## WRITTEN TASK
Word for word, transcribe the records that follow.

## RECORDS PROVIDED
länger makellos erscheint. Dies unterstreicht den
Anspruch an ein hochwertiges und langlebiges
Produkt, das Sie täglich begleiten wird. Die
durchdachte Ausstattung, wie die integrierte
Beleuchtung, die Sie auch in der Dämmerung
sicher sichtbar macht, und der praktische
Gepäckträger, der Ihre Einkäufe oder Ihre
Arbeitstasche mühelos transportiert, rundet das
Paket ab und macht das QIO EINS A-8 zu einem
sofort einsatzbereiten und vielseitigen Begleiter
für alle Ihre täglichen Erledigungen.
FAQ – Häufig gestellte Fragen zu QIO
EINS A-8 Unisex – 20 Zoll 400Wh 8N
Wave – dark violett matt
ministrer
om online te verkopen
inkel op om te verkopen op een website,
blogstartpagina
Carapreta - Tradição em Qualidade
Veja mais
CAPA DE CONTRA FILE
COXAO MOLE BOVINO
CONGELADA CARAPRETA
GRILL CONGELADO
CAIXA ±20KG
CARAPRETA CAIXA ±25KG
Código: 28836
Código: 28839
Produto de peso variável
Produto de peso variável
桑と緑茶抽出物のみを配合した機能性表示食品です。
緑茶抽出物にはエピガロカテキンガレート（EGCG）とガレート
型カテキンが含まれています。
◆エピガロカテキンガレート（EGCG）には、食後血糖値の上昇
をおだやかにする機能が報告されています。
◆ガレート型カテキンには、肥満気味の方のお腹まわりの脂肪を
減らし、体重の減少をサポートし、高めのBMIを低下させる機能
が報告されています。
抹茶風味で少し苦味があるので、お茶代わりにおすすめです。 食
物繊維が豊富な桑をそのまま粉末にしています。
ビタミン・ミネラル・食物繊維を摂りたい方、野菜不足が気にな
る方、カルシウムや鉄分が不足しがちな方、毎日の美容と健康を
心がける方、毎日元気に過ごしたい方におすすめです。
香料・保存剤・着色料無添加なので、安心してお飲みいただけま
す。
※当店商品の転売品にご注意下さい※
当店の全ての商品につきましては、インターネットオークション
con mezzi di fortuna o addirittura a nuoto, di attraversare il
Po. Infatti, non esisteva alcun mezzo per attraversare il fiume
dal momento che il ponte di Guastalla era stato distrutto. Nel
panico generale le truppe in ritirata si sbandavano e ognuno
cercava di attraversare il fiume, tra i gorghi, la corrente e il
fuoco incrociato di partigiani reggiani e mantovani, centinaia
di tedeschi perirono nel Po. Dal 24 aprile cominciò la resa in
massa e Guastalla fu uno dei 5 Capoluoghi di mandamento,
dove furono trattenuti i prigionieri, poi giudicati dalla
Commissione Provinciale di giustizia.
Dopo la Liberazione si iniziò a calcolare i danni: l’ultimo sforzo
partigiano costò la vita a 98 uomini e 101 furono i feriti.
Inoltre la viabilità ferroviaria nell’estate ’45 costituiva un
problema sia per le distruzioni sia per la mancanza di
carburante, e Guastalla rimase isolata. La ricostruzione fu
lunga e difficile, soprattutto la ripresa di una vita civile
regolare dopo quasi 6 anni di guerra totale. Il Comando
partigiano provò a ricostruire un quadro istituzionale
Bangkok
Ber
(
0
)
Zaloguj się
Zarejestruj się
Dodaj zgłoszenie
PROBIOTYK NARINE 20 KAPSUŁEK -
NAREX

## SOLUTION TO THIS PROBLEM
länger makellos erscheint. Dies unterstreicht den
Anspruch an ein hochwertiges und langlebiges
Produkt, das Sie täglich begleiten wird. Die
durchdachte Ausstattung, wie die integrierte
Beleuchtung, die Sie auch in der Dämmerung
sicher sichtbar macht, und der praktische
Gepäckträger, der Ihre Einkäufe oder Ihre
Arbeitstasche mühelos transportiert, rundet das
Paket ab und macht das QIO EINS A-8 zu einem
sofort einsatzbereiten und vielseitigen Begleiter
für alle Ihre täglichen Erledigungen.
FAQ – Häufig gestellte Fragen zu QIO
EINS A-8 Unisex – 20 Zoll 400Wh 8N
Wave – dark violett matt
ministrer
om online te verkopen
inkel op om te verkopen op een website,
blogstartpagina
Carapreta - Tradição em Qualidade
Veja mais
CAPA DE CONTRA FILE
COXAO MOLE BOVINO
CONGELADA CARAPRETA
GRILL CONGELADO
CAIXA ±20KG
CARAPRETA CAIXA ±25KG
Código: 28836
Código: 28839
Produto de peso variável
Produto de peso variável
桑と緑茶抽出物のみを配合した機能性表示食品です。
緑茶抽出物にはエピガロカテキンガレート（EGCG）とガレート
型カテキンが含まれています。
◆エピガロカテキンガレート（EGCG）には、食後血糖値の上昇
をおだやかにする機能が報告されています。
◆ガレート型カテキンには、肥満気味の方のお腹まわりの脂肪を
減らし、体重の減少をサポートし、高めのBMIを低下させる機能
が報告されています。
抹茶風味で少し苦味があるので、お茶代わりにおすすめです。 食
物繊維が豊富な桑をそのまま粉末にしています。
ビタミン・ミネラル・食物繊維を摂りたい方、野菜不足が気にな
る方、カルシウムや鉄分が不足しがちな方、毎日の美容と健康を
心がける方、毎日元気に過ごしたい方におすすめです。
香料・保存剤・着色料無添加なので、安心してお飲みいただけま
す。
※当店商品の転売品にご注意下さい※
当店の全ての商品につきましては、インターネットオークション
con mezzi di fortuna o addirittura a nuoto, di attraversare il
Po. Infatti, non esisteva alcun mezzo per attraversare il fiume
dal momento che il ponte di Guastalla era stato distrutto. Nel
panico generale le truppe in ritirata si sbandavano e ognuno
cercava di attraversare il fiume, tra i gorghi, la corrente e il
fuoco incrociato di partigiani reggiani e mantovani, centinaia
di tedeschi perirono nel Po. Dal 24 aprile cominciò la resa in
massa e Guastalla fu uno dei 5 Capoluoghi di mandamento,
dove furono trattenuti i prigionieri, poi giudicati dalla
Commissione Provinciale di giustizia.
Dopo la Liberazione si iniziò a calcolare i danni: l’ultimo sforzo
partigiano costò la vita a 98 uomini e 101 furono i feriti.
Inoltre la viabilità ferroviaria nell’estate ’45 costituiva un
problema sia per le distruzioni sia per la mancanza di
carburante, e Guastalla rimase isolata. La ricostruzione fu
lunga e difficile, soprattutto la ripresa di una vita civile
regolare dopo quasi 6 anni di guerra totale. Il Comando
partigiano provò a ricostruire un quadro istituzionale
Bangkok
Ber
(
0
)
Zaloguj się
Zarejestruj się
Dodaj zgłoszenie
PROBIOTYK NARINE 20 KAPSUŁEK -
NAREX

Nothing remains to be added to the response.